Somente após adoção de medidas como essas será possível saber se a previdência social necessita de medidas para reequilibrá-la.  Enquanto isto não for feito, não podemos concordar que os trabalhadores sejam convidados a pagar uma conta que não é de sua responsabilidade.

1.7 Há momentos em que silenciar é mentir(Miguel de Unamuno)

            Dados e razões não faltam para denunciar e cobrar mudança de rumos na discussão desse tema, bem como dialogar com a sociedade.

            Mostrar e denunciar ao país que os beneficiários de cifras bilionárias dos cofres da previdência são os mesmos que alardeiam a reforma como medida de saneamento, bem como ideias de manter as pessoas trabalhando até o fim da vida sem nenhum direito previdenciário.

            Sem ações capazes de mobilizar e aumentar a reação contra a nova investida dos que agora falam reforma mínima. Mínima para quem? Será impossível barrar a sanha dos que querem liquidar todo o sistema de proteção social construído em décadas de mobilização.

Pelo que se sabe querem aumentar o tempo de contribuição para 44 anos, mais idade mínima de 65 anos para os homens e de 62 anos para as mulheres, num país onde os que dependem da previdência vivem menos de 70 anos.

            A reação deve ser para já. Enganam-se os que remetem a reação para o futuro, sob o argumento de que será possível reverter os prejuízos causados aos trabalhadores em eventual reforma conduzida pelo atual Congresso Nacional enlameado em denúncias de corrupção e desvios de dinheiro público.

            Como diz o título, o momento não é de silenciar, nem de mentir.
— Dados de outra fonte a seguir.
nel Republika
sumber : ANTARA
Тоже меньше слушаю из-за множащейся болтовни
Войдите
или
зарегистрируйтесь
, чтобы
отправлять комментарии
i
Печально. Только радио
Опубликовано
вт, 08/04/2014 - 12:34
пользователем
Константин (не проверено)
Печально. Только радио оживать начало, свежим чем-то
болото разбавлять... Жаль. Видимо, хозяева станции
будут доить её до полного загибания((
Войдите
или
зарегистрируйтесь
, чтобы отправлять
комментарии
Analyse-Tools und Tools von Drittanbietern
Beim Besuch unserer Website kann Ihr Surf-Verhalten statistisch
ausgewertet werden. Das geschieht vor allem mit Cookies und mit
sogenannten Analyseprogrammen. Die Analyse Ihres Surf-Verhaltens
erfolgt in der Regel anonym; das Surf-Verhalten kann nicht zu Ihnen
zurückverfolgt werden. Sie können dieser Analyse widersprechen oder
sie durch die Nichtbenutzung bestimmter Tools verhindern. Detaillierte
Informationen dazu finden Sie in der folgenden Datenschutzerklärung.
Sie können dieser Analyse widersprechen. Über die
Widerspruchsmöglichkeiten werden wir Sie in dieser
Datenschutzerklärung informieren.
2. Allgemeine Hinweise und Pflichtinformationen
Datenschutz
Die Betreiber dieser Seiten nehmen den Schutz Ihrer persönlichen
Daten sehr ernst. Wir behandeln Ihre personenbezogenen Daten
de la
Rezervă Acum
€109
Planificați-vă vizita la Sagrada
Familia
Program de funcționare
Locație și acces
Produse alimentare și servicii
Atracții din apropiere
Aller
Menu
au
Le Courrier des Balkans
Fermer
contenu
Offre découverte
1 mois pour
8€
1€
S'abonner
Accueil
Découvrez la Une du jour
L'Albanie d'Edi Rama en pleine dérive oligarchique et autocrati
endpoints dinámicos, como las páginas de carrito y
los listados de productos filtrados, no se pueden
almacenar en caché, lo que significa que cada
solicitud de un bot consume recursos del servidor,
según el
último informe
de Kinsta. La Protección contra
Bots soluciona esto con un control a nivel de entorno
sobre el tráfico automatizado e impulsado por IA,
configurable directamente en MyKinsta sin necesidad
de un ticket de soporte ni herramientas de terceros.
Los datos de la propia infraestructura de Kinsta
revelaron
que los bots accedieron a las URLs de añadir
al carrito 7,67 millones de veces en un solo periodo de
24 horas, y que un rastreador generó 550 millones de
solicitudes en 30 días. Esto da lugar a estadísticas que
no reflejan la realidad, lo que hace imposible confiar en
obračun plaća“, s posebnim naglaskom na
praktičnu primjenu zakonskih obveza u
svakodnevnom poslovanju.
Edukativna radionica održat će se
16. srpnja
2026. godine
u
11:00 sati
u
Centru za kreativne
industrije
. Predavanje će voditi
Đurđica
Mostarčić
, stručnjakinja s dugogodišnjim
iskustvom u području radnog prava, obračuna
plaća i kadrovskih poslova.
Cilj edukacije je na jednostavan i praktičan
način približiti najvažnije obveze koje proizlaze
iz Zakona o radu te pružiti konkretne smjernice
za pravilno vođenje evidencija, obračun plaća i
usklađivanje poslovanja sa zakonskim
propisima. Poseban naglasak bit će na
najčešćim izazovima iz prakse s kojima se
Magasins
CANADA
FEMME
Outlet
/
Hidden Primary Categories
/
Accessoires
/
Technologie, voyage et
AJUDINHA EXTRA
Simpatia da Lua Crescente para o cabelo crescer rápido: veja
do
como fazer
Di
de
Desse modo, aos dirigentes, militantes e pessoas compromissados com um país mais justo resta mobilizar e convencer as pessoas de que não há tempo para esperar. O momento de mobilizar é agora.

 

                        Brasil, novembro de 2017

Marcel Barros -Diretor de Seguridade Eleito da Previ

Carlos Uliana -  Assessor da diretoria do Sindicato dos Ferroviários do ES.